- [Kısa görev 1]:
Güneş Kerpiççi söyleşisinde "-Müzik serüvenime bundan" sözcükleriyle başlayıp "geri dönüşler aldınız?" ile biten bölümü aynen kopyalayın.

- [Çıkarılan metin]:

☆ ☆ ☆ ☆

Güneş Kerpiççi… Zaman içinde yaptığı şarkıları doğrultusunda art arda yayınladığı teklileriyle alternatif ve akustik tınıların izinden giden Kerpiççi, en son geçtiğimiz günlerde kendi eseri yeni teklisi “Gözünü Kapattığında”yı Alfa Müzik Yapım etiketiyle dinleyicilerle buluşturdu. Kerpiççi ile Bi’Kuble için, müzik yolculuğunu, yeni teklisini, aldığı geri dönüşleri ve gelecek çalışmalarını konuştuk.
Öncelikle “Yaz”a kadar olan müzik yolculuğunuzda neler yaptınız?
-Müzik serüvenime bundan yaklaşık on yıl önce lise hayatımda başladım. İlk demolarımı rap müzik türünde kaydettim ve üniversiteye gidene kadar devam edip eğitim nedeniyle ara verdim.
Bir tekli yayınlamaya nasıl karar verdiniz? Bu bağlamda “Yaz”ın oluşum süreci nasıl gelişti? Düzenlemeyi üstlenen Atakan Kemal ile yollarınız nasıl kesişti? “Yaz” ile ilgili nasıl geri dönüşler aldınız?

☆ ☆ ☆ ☆

- [Kısa görev 2]:
Kayıtların başından "yellow cross: rotated 6" ifadesini içeren satıra kadar, bu satır da dahil, olan satırları aynen yazın.

- [Veri kayıtları]:
☆ ☆ ☆ ☆

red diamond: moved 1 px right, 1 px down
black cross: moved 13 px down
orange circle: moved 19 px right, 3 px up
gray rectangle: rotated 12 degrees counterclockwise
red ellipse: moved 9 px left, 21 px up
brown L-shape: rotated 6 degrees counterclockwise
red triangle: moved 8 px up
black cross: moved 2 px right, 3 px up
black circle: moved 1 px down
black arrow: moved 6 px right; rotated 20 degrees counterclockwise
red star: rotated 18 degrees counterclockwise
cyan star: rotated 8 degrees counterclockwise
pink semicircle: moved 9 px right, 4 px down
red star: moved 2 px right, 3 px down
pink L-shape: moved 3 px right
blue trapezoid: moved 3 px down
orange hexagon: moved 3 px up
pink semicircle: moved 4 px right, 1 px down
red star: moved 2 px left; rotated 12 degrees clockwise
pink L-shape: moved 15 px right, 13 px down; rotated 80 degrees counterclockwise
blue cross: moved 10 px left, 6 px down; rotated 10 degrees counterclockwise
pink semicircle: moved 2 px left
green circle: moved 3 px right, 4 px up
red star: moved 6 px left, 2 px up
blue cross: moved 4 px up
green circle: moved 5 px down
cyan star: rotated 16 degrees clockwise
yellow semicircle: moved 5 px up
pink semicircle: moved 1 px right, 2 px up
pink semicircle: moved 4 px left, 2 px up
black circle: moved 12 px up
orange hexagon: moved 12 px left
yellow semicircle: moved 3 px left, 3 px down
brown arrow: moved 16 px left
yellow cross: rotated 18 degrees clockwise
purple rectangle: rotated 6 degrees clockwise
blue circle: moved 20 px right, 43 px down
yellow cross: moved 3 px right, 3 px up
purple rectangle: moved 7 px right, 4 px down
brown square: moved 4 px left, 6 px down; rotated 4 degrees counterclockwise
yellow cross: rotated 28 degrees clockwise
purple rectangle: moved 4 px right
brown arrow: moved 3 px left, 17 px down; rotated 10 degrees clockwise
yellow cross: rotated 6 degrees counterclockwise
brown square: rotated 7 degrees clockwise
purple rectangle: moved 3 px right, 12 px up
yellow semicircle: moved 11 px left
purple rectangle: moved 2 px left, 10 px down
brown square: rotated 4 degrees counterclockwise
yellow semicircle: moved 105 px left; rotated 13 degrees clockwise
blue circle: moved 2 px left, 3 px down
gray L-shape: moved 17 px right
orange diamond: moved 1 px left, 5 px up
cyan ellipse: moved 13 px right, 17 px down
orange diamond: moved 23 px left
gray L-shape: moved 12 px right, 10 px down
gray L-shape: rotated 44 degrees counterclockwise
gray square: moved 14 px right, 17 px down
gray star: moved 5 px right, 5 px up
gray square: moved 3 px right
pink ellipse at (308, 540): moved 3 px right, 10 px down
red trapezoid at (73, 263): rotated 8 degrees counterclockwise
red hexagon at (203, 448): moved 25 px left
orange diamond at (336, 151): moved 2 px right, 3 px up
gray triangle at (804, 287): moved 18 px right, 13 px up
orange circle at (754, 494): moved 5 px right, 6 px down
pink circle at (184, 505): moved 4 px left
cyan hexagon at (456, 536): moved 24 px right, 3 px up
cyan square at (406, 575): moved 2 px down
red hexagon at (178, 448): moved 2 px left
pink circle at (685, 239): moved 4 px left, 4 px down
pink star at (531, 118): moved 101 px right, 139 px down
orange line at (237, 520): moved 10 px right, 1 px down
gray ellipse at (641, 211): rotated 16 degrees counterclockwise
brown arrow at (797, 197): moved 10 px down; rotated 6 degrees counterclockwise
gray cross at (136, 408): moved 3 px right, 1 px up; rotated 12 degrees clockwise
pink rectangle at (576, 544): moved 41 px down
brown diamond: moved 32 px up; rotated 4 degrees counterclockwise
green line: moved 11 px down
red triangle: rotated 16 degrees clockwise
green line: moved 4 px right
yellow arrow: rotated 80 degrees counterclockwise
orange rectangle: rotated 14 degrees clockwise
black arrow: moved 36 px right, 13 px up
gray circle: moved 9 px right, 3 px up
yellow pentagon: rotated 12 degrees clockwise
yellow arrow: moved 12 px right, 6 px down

☆ ☆ ☆ ☆

- [Doğru cevap 1]:
-Müzik serüvenime bundan yaklaşık on yıl önce lise hayatımda başladım. İlk demolarımı rap müzik türünde kaydettim ve üniversiteye gidene kadar devam edip eğitim nedeniyle ara verdim.
Bir tekli yayınlamaya nasıl karar verdiniz? Bu bağlamda “Yaz”ın oluşum süreci nasıl gelişti? Düzenlemeyi üstlenen Atakan Kemal ile yollarınız nasıl kesişti? “Yaz” ile ilgili nasıl geri dönüşler aldınız?

- [Doğru cevap 2]:
red diamond: moved 1 px right, 1 px down
black cross: moved 13 px down
orange circle: moved 19 px right, 3 px up
gray rectangle: rotated 12 degrees counterclockwise
red ellipse: moved 9 px left, 21 px up
brown L-shape: rotated 6 degrees counterclockwise
red triangle: moved 8 px up
black cross: moved 2 px right, 3 px up
black circle: moved 1 px down
black arrow: moved 6 px right; rotated 20 degrees counterclockwise
red star: rotated 18 degrees counterclockwise
cyan star: rotated 8 degrees counterclockwise
pink semicircle: moved 9 px right, 4 px down
red star: moved 2 px right, 3 px down
pink L-shape: moved 3 px right
blue trapezoid: moved 3 px down
orange hexagon: moved 3 px up
pink semicircle: moved 4 px right, 1 px down
red star: moved 2 px left; rotated 12 degrees clockwise
pink L-shape: moved 15 px right, 13 px down; rotated 80 degrees counterclockwise
blue cross: moved 10 px left, 6 px down; rotated 10 degrees counterclockwise
pink semicircle: moved 2 px left
green circle: moved 3 px right, 4 px up
red star: moved 6 px left, 2 px up
blue cross: moved 4 px up
green circle: moved 5 px down
cyan star: rotated 16 degrees clockwise
yellow semicircle: moved 5 px up
pink semicircle: moved 1 px right, 2 px up
pink semicircle: moved 4 px left, 2 px up
black circle: moved 12 px up
orange hexagon: moved 12 px left
yellow semicircle: moved 3 px left, 3 px down
brown arrow: moved 16 px left
yellow cross: rotated 18 degrees clockwise
purple rectangle: rotated 6 degrees clockwise
blue circle: moved 20 px right, 43 px down
yellow cross: moved 3 px right, 3 px up
purple rectangle: moved 7 px right, 4 px down
brown square: moved 4 px left, 6 px down; rotated 4 degrees counterclockwise
yellow cross: rotated 28 degrees clockwise
purple rectangle: moved 4 px right
brown arrow: moved 3 px left, 17 px down; rotated 10 degrees clockwise
yellow cross: rotated 6 degrees counterclockwise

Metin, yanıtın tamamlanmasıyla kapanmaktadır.